Right now you have to prioritise yourself and your baby. I hope you can do that soon Flowers

Blondebakingmumma · 25/05/2019 03:11

I think you know what is the best thing to do for you and your family unit. Give your child the best chance to grow up Without abuse.
It sounds like your brother has a healthy attitude, but unfortunately is tied to your mum for child care.
What do you think you will do?

Clairebear93 · 25/05/2019 03:56

@grumpos I'm new here so don't know how things work but I hope you get this. Thank you for your reply it made me feel better and I thought it was all very kind.

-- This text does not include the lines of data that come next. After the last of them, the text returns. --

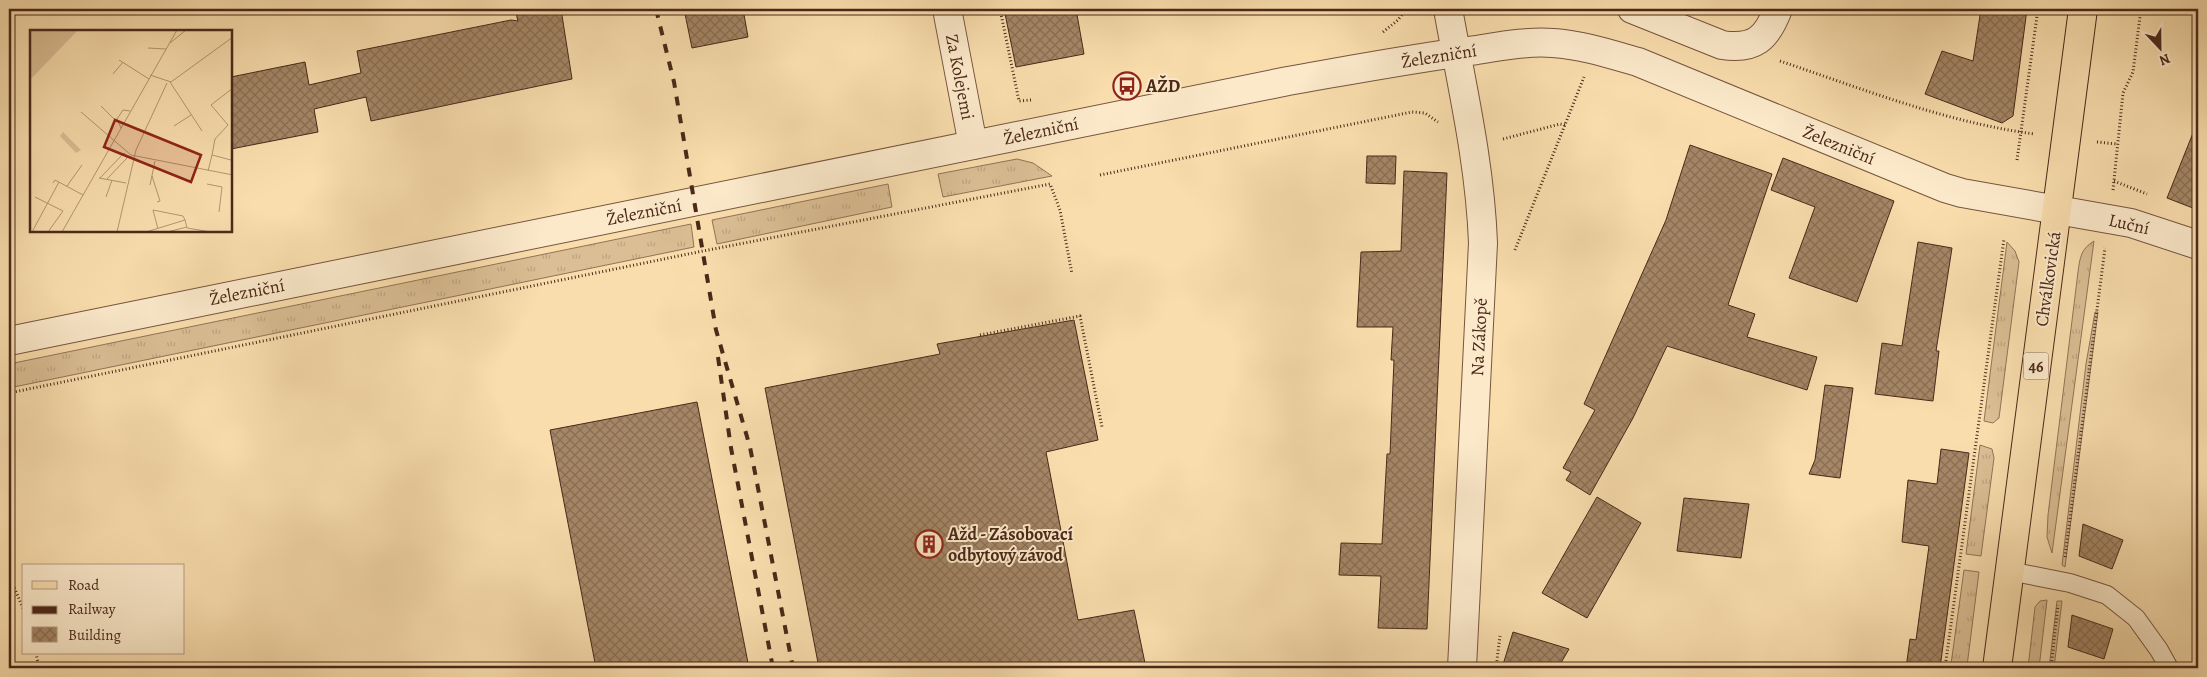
<svg xmlns="http://www.w3.org/2000/svg" width="2207" height="677" viewBox="0 0 2207 677" font-family="Alegreya,serif">
<style>
.grass{fill:url(#grass-tufts);stroke:#937356}
.building{fill:url(#building-cross-hatch);stroke:#4b2819}
.lines{fill:none;stroke-linecap:round;stroke-linejoin:round}
.lane-casing{stroke:#76553e;stroke-width:20}
.street-casing{stroke:#76553e;stroke-width:30}
.primary-casing{stroke:#4b2819;stroke-width:30}
.path{stroke:#4b2819;stroke-width:3;stroke-dasharray:1 2.5;stroke-linecap:butt}
.lane{stroke:#fbe9ca;stroke-width:18}
.street{stroke:#fbe9ca;stroke-width:28}
.primary{stroke:#f9ddad;stroke-width:28}
.rail{stroke:#4b2819;stroke-width:4;stroke-dasharray:9 9;stroke-linecap:butt}
.labels{text-anchor:middle;stroke-width:4;stroke-linejoin:round;paint-order:stroke}
.shield{fill:#fbe9ca;stroke:#80624e;stroke-width:1}
.shield-label{font-size:16px;font-weight:bold;fill:#4b2819}
.street-label{font-size:18px;fill:#4b2819;stroke:#fbe9ca}
.poi-label{font-size:18px;font-weight:bold;fill:#4b2819;stroke:#fbe9ca;text-anchor:start}
.inset-road{fill:none;stroke:#b39572;stroke-width:1}
.view{fill:#8f2418;fill-opacity:0.15;stroke:#8f2418;stroke-width:2.5}
.inset-edge{fill:none;stroke:#4b2819;stroke-width:2.5}
</style>
<defs>
<pattern id="grass-tufts" width="24" height="20" patternUnits="userSpaceOnUse" patternTransform="scale(1.25)"><rect width="24" height="20" fill="#dbbe94"/><path d="M3 7l-1-3M5 7V3M7 7l1-3M15 17l-1-3M17 17v-4M19 17l1-3" fill="none" stroke="#bda37f"/></pattern>
<pattern id="building-cross-hatch" width="8" height="8" patternUnits="userSpaceOnUse" patternTransform="scale(1.25)"><rect width="8" height="8" fill="#a58666"/><path d="M0 0l8 8M0 8l8-8" fill="none" stroke="#886e53"/></pattern>
</defs>
<rect width="100%" height="100%" fill="#f9ddad"/>
<filter id="stains"><feTurbulence type="fractalNoise" baseFrequency=".004" numOctaves="4"/><feColorMatrix values="0 0 0 0 .2 0 0 0 0 .09 0 0 0 0 .02 0 0 0 .5 -.17"/></filter>
<radialGradient id="worn" r=".72"><stop offset=".6" stop-color="#630" stop-opacity="0"/><stop offset="1" stop-color="#630" stop-opacity=".3"/></radialGradient>
<!-- grass -->
<g class="grass">
<path d="M1017 159 1033 163 1052 176 943 197 938 174Z"/>
<path d="M888 184 892 207 717 244 712 220Z"/>
<path d="M691 224 694 247 9 388V364Z"/>
<path d="M2094 241 2052 553 2047 537 2048 515 2078 272C2080 257 2081 249 2094 241Z"/>
<path d="M2007 242 2015 251 2019 262 1999 418 1993 423 1984 421Z"/>
<path d="M2095 312H2098L2065 567 2062 565 2086 364Z"/>
<path d="M1980 445 1992 449 1994 458 1981 556 1966 554Z"/>
<path d="M1964 570 1979 572 1967 666 1951 664Z"/>
<path d="M2047 600 2039 668H2028L2035 607 2040 601Z"/>
<path d="M2057 601H2062L2054 668H2049Z"/>
</g>
<!-- building -->
<g class="building">
<path d="M515 9H561L572 79 371 121 366 97 314 109 318 132 231 149V77L305 62 309 85 361 73 357 51 511 20 518 21Z"/>
<path d="M684 9H743L748 37 692 48Z"/>
<path d="M1004 9H1076L1084 54 1016 67Z"/>
<path d="M1981 9H2027L2013 116 2002 123 1925 94 1942 51 1973 61Z"/>
<path d="M2197 123 2198 124V210L2167 198Z"/>
<path d="M1690 145 1772 174 1728 305 1755 314 1747 337 1817 357 1807 390 1667 346 1633 418 1590 495 1566 480 1571 472 1563 468 1595 410 1584 404 1666 220Z"/>
<path d="M1367 156H1396L1395 184 1366 183Z"/>
<path d="M1783 158 1894 201 1857 302 1789 278 1815 207 1771 190Z"/>
<path d="M1404 171 1447 173 1427 629 1378 628 1381 576 1339 575 1341 543 1382 544 1387 454H1390L1394 360H1391L1393 327H1357L1361 252 1401 251Z"/>
<path d="M1918 242 1952 248 1936 351H1939L1933 401 1875 394 1882 343 1902 346Z"/>
<path d="M1074 320 1098 440 1046 452 1078 620 1134 610 1146 668H819L765 388 940 354 937 344Z"/>
<path d="M1825 385 1853 388 1840 478 1809 474 1815 460Z"/>
<path d="M697 402 749 668H596L550 430Z"/>
<path d="M1941 449 1969 453 1940 668H1906L1910 639 1916 640 1929 546 1902 542 1908 480 1937 484Z"/>
<path d="M1597 497 1641 523 1587 618 1542 593Z"/>
<path d="M1684 498 1749 504 1741 558 1677 551Z"/>
<path d="M2083 524 2123 540 2112 569 2079 556Z"/>
<path d="M2072 615 2113 629 2104 659 2068 647Z"/>
<path d="M1513 632 1569 649 1558 668H1502Z"/>
</g>
<g class="lines">
<!-- lane casing -->
<g class="lane-casing">
<path id="lane" d="M2009 571 2070 583 2107 595 2136 618 2159 650 2169 668"/>
</g>
<!-- street casing -->
<g class="street-casing">
<g id="street">
<path d="M947 9 973 145"/>
<path d="M1448 9C1462 87 1480 163 1483 243L1462 668"/>
<path d="M1632 9 1722 45C1755 50 1767 38 1778 9"/>
<path d="M9 341 1288 81C1351 70 1414 58 1477 50 1502 46 1528 41 1553 43 1583 45 1610 54 1638 62L1945 188 1962 193 2131 223 2198 245"/>
</g>
</g>
<!-- primary casing -->
<g class="primary-casing">
<path id="primary" d="M1997 668 2083 9"/>
</g>
<!-- path -->
<g class="path">
<path d="M1000 9 1019 101 1031 100"/>
<path d="M1593 9 1603 13"/>
<path d="M1383 32 1398 20 1406 9"/>
<path d="M1780 61C1863 89 1948 123 2035 134"/>
<path d="M1503 139 1560 124 1565 125"/>
<path d="M2097 142 2117 144"/>
<path d="M2017 160 2038 9"/>
<path d="M1100 175 1412 112 1425 113 1438 122"/>
<path d="M2114 181 2147 194"/>
<path d="M2113 190 2123 93 2133 72 2141 9"/>
<path d="M1515 250 1584 77"/>
<path d="M980 335 1080 316 1102 427"/>
<path d="M9 393 703 251 1050 184 1060 210 1072 274"/>
<path d="M2065 557 2105 248"/>
<path d="M9 575 24 611"/>
<path d="M36 653 39 668"/>
<path d="M1496 668 1500 636"/>
<path d="M1945 668 2004 239"/>
<path d="M2051 668 2058 605"/>
</g>
<!-- lane -->
<use href="#lane" class="lane"/>
<!-- street -->
<use href="#street" class="street"/>
<!-- primary -->
<use href="#primary" class="primary"/>
<!-- rail -->
<g class="rail">
<path d="M656 9 674 82 716 330 750 447 793 668"/>
<path d="M718 357 731 448 773 668"/>
</g>
</g>
<!-- icons -->
<defs>
<g id="bus-ring" transform="scale(1.4375)"><circle r="9.5" fill="#fbe9ca" stroke="#8f2418" stroke-width="1.5"/><path d="M-5-6H5V4H4V6H2V4H-2V6H-4V4H-5ZM-3.5-4V0h7V-4ZM-3.5 1.2v1.5H-2V1.2ZM2 1.2v1.5H3.5V1.2Z" fill="#8f2418"/></g>
<g id="building-ring" transform="scale(1.4375)"><circle r="9.5" fill="#fbe9ca" stroke="#8f2418" stroke-width="1.5"/><path d="M-4-6H4V6H1V3H-1V6H-4ZM-2.5-4.3h1.7v1.8h-1.7ZM.8-4.3h1.7v1.8H.8ZM-2.5-1h1.7V.8h-1.7ZM.8-1h1.7V.8H.8Z" fill="#8f2418"/></g>
</defs>
<g fill-rule="evenodd">
<use href="#bus-ring" x="1127" y="86"/>
<use href="#building-ring" x="929" y="544"/>
</g>
<g class="labels">
<!-- shield labels -->
<rect class="shield" x="2023.5" y="352.5" width="25" height="27" rx="4"/>
<g class="shield-label">
<text x="2036" y="372">46</text>
</g>
<!-- street labels -->
<g class="street-label">
<text transform="translate(1439 56) rotate(-9)" y="6">Železniční</text>
<text transform="translate(960 77) rotate(79)" y="6">Za Kolejemi</text>
<text transform="translate(1041 131) rotate(-12)" y="6">Železniční</text>
<text transform="translate(1839 145) rotate(22)" y="6">Železniční</text>
<text transform="translate(644 212) rotate(-11)" y="6">Železniční</text>
<text transform="translate(2129 224) rotate(13)" y="6">Luční</text>
<text transform="translate(2048 279) rotate(-82)" y="6">Chválkovická</text>
<text transform="translate(247 292) rotate(-11)" y="6">Železniční</text>
<text transform="translate(1479 337) rotate(-87)" y="6">Na Zákopě</text>
</g>
<!-- poi labels -->
<g class="poi-label">
<text x="1146" y="92">AŽD</text>
<text x="948" y="540">Ažd - Zásobovací<tspan x="948" dy="21">odbytový závod</tspan></text>
</g>
</g>
<!-- overview -->
<g transform="translate(30 30)">
<rect width="202" height="202" fill="#f9ddad"/>
<path d="M0 0H48L1 49 0 48Z" fill="#dbbe94"/>
<path d="M33 102 51 120 46 123 30 106Z" fill="#dbbe94"/>
<path class="inset-road" d="M140 13 156 0M118 18 136 19M89 30 119 49M83 44 93 32M120 45 141 52 203 7M140 52 172 101M71 76 86 91M51 82 101 125 203 145M144 96 161 85M91 98 87 89 93 80 100 81M201 130 182 125 185 109 198 95 181 75 203 58M178 141 182 125M122 146 130 171 127 172M69 148 96 153M70 148 94 123 97 128 77 149M23 153 25 150 53 165M177 154 192 157 189 182M120 155 125 131M37 156 52 135M5 167 33 181 18 202M76 167 82 150M128 199 123 180 153 186 155 190M2 202 29 152M32 202 147 0M87 202 106 120 137 53M116 202 155 190 157 198 181 202M137 202 157 197"/>
<path class="view" d="M85 90 171 125 161 152 74 117Z"/>
<rect width="202" height="202" class="inset-edge"/>
</g>
<!-- margin -->
<rect width="2207" height="677" fill="none" stroke="#f9ddad" stroke-width="30"/>
<rect x="10" y="10" width="2187" height="657" fill="none" stroke="#4b2819" stroke-width="2.5"/>
<rect x="15" y="15" width="2177" height="647" fill="none" stroke="#4b2819"/>
<!-- legend -->
<rect x="22" y="564" width="162" height="90" fill="#fbe9ca" stroke="#b59c83"/>
<rect x="32" y="581" width="25" height="8" fill="#f9ddad" stroke="#b59c83"/>
<text x="68" y="590" font-size="15" fill="#4b2819">Road</text>
<rect x="32" y="606" width="25" height="8" fill="#4b2819" stroke="#b59c83"/>
<text x="68" y="614" font-size="15" fill="#4b2819">Railway</text>
<rect x="32" y="627" width="25" height="15" fill="url(#building-cross-hatch)" stroke="#b59c83"/>
<text x="68" y="640" font-size="15" fill="#4b2819">Building</text>
<!-- north arrow -->
<g transform="translate(2160 48) rotate(158)" stroke="#fbe9ca" stroke-width="4" paint-order="stroke">
<path d="M0-4L9 19L0 12L-9 19Z" fill="#4b2819"/>
<text y="-8" font-size="14" font-weight="bold" text-anchor="middle" fill="#4b2819">N</text>
</g>
<rect width="100%" height="100%" filter="url(#stains)"/>
<rect width="100%" height="100%" fill="url(#worn)"/>
</svg>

My brother has allowed contact with his children so it feels a bit late to be cutting it off, he going to be sorting alternative childcare arrangements very soon and is expecting another child as well so things I expect will be different there. It's all so sad because all he (and I think we all want) is a good relationship with her. We are lucky to have mostly grown up into ok adults. I do worry about my sister as a parent sometimes though, which is my brothers issues with her - but she's a single parent to 4 so it's not the same experience as we have, and again I think support not judgement is what would help but we're both busy so not always possible which is why she relies heavily on our mum.

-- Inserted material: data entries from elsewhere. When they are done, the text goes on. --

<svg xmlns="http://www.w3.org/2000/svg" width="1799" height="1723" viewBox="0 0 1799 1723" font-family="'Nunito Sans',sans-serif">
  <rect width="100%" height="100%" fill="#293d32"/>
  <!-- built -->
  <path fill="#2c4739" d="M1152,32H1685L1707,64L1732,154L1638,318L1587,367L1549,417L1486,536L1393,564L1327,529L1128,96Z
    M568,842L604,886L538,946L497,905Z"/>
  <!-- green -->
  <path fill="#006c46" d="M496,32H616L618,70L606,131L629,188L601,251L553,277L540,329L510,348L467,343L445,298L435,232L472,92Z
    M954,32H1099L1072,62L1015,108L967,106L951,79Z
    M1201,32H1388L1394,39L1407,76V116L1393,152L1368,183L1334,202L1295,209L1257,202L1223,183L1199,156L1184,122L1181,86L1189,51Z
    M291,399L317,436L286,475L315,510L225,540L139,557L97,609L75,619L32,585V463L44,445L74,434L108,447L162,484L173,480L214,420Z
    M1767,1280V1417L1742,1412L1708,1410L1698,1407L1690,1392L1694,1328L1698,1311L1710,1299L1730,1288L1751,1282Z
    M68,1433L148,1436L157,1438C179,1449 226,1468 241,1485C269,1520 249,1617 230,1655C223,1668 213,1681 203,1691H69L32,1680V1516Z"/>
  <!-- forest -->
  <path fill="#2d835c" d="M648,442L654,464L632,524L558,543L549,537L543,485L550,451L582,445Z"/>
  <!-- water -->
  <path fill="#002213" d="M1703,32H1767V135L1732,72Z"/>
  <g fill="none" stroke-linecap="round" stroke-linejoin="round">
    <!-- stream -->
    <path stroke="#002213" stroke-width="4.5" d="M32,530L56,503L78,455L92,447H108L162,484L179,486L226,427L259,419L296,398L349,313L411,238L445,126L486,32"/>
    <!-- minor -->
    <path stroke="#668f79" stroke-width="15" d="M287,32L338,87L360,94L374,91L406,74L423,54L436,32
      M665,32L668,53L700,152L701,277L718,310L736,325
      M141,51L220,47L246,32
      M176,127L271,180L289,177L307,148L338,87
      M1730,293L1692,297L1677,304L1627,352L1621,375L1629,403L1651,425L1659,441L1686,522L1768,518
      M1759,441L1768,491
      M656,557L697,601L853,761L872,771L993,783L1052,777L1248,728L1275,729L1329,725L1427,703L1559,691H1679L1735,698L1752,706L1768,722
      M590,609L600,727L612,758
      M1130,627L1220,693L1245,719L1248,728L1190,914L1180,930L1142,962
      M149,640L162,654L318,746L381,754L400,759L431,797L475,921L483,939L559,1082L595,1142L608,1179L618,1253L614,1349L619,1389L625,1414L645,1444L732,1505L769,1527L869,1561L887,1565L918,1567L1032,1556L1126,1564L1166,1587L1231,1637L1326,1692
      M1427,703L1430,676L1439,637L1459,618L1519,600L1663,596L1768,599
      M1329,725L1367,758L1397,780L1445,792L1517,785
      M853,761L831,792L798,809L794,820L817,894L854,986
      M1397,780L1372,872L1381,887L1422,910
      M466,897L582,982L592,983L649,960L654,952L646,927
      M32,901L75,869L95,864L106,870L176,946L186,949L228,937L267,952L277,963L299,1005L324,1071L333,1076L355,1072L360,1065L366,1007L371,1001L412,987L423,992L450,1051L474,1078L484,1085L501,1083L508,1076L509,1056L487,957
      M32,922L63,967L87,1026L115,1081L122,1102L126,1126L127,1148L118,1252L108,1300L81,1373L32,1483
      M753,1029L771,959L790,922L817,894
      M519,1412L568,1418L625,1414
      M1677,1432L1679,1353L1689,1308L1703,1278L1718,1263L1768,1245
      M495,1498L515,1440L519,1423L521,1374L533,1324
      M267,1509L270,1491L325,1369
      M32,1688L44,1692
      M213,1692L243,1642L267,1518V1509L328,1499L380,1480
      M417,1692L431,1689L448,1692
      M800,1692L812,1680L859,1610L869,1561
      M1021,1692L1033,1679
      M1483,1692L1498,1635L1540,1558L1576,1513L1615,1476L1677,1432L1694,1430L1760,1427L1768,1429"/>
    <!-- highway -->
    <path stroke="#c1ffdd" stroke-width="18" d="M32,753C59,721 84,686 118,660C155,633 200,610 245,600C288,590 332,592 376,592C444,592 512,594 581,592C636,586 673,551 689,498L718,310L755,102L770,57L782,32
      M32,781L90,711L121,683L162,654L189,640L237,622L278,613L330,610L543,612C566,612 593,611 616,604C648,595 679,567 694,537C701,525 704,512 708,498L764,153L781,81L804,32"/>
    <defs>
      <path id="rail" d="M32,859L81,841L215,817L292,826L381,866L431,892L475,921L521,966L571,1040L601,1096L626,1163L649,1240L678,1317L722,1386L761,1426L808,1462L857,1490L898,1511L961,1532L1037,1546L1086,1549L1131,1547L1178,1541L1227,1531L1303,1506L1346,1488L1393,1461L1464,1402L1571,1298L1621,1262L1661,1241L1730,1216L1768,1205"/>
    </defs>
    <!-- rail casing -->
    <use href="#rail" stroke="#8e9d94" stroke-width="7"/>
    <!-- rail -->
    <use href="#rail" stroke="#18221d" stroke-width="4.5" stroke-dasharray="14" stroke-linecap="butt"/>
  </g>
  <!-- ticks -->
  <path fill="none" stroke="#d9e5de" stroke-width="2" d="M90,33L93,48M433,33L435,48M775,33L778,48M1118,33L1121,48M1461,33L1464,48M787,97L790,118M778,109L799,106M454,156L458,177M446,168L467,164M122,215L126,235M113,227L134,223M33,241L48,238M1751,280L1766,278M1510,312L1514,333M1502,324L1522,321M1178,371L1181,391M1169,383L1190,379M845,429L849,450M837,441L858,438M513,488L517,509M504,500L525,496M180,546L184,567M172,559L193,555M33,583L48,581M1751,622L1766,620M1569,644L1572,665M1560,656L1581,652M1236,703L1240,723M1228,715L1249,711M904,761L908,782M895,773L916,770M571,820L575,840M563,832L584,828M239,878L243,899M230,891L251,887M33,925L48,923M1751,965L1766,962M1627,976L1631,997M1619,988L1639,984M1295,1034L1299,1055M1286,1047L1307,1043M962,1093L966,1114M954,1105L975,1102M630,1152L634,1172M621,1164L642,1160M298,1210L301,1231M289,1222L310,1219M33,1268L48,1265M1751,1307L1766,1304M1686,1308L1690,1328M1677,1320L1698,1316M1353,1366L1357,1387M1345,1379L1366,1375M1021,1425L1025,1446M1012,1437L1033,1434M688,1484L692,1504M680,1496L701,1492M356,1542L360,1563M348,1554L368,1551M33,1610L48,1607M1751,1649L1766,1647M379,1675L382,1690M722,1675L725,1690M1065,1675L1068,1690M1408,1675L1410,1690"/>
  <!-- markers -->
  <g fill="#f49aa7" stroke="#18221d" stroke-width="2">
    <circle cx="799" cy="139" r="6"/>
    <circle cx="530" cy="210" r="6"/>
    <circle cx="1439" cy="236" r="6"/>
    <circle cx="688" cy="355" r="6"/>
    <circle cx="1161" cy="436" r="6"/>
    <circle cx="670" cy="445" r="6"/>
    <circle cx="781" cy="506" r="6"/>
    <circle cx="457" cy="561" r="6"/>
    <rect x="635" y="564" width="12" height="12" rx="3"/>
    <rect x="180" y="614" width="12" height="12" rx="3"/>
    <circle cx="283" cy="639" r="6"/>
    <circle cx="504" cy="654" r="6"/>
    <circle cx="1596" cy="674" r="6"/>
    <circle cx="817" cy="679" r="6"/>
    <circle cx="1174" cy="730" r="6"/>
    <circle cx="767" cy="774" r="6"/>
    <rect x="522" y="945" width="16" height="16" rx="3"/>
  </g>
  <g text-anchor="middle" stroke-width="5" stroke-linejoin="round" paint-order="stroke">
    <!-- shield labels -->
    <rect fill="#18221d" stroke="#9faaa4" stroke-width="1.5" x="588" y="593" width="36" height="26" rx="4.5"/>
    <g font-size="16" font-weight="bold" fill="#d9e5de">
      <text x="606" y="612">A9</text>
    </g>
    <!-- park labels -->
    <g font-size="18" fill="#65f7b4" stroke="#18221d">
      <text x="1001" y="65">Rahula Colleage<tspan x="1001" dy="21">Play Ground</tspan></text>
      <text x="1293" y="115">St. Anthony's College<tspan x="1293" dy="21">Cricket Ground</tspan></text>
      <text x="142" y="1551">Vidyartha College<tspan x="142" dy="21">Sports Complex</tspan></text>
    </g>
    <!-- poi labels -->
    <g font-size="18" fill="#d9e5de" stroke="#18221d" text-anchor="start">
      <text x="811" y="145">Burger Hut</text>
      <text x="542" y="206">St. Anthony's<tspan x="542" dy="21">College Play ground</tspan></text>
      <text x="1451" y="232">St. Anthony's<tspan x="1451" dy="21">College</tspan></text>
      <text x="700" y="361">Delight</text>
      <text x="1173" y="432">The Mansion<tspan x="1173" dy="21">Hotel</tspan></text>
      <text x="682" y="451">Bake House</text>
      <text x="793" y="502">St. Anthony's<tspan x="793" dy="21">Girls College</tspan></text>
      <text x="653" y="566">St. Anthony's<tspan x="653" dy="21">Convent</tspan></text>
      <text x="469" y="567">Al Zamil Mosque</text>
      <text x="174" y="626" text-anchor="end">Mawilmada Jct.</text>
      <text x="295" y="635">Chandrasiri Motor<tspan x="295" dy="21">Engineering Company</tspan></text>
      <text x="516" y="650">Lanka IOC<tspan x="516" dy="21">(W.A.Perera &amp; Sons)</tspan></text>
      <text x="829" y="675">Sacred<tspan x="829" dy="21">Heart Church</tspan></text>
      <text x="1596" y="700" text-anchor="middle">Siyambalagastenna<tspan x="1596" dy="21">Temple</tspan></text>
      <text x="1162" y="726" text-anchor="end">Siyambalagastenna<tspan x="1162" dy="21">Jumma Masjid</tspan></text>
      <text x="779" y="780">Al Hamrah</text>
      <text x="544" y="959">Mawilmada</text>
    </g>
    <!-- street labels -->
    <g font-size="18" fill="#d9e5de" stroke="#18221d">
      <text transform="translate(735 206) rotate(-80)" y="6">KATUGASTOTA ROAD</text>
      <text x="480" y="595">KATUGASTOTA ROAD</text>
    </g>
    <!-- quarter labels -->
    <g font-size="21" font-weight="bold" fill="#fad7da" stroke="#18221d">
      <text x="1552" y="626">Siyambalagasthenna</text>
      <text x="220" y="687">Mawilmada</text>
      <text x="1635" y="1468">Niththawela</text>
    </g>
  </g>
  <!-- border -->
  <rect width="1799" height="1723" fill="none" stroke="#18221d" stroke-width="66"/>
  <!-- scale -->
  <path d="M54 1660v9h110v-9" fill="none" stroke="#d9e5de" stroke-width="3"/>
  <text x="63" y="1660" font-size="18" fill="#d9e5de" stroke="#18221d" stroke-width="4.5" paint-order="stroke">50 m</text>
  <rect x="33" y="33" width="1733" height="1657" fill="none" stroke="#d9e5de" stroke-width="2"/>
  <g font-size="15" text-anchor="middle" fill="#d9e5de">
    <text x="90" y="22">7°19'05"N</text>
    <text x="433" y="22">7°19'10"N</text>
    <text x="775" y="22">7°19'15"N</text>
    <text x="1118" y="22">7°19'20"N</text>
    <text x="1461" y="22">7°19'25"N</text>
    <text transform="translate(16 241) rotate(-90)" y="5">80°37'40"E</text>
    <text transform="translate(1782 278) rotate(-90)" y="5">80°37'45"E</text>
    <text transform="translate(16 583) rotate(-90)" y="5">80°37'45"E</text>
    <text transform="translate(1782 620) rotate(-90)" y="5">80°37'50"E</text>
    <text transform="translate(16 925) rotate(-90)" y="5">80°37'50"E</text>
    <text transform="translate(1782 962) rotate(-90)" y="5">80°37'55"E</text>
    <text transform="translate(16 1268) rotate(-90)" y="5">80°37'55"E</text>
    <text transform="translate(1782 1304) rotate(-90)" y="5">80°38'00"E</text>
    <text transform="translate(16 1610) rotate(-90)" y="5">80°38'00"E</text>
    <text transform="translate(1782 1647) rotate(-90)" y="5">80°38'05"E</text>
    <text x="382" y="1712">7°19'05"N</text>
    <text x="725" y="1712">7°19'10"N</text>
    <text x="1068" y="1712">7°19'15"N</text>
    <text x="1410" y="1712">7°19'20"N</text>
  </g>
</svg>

I have tried talking to my mum about past and present problems I have with her behaviour and it's pointless. When I didn't speak to her for 4 years she'd tell everyone she didn't know why I didn't talk to her, after calmly explaining to her the last time we spoke - Obviously it makes me out to be a bad person. So for now I'd like to just fade away but if I keep ignoring her she will turn up on my doorstep so it's not a permanent solution.

OP posts:
Downunderduchess · 25/05/2019 06:41

Focus on your baby & husband. Sad as it is sometimes it's better to cut ties with people, even our family, in this case your mother. Give your siblings time to settle down and hopefully their rift will heal. I wouldn't want my child around your mothers behaviour and I'm sorry you had that growing up. Look at the beautiful little family you have created and go forward with them.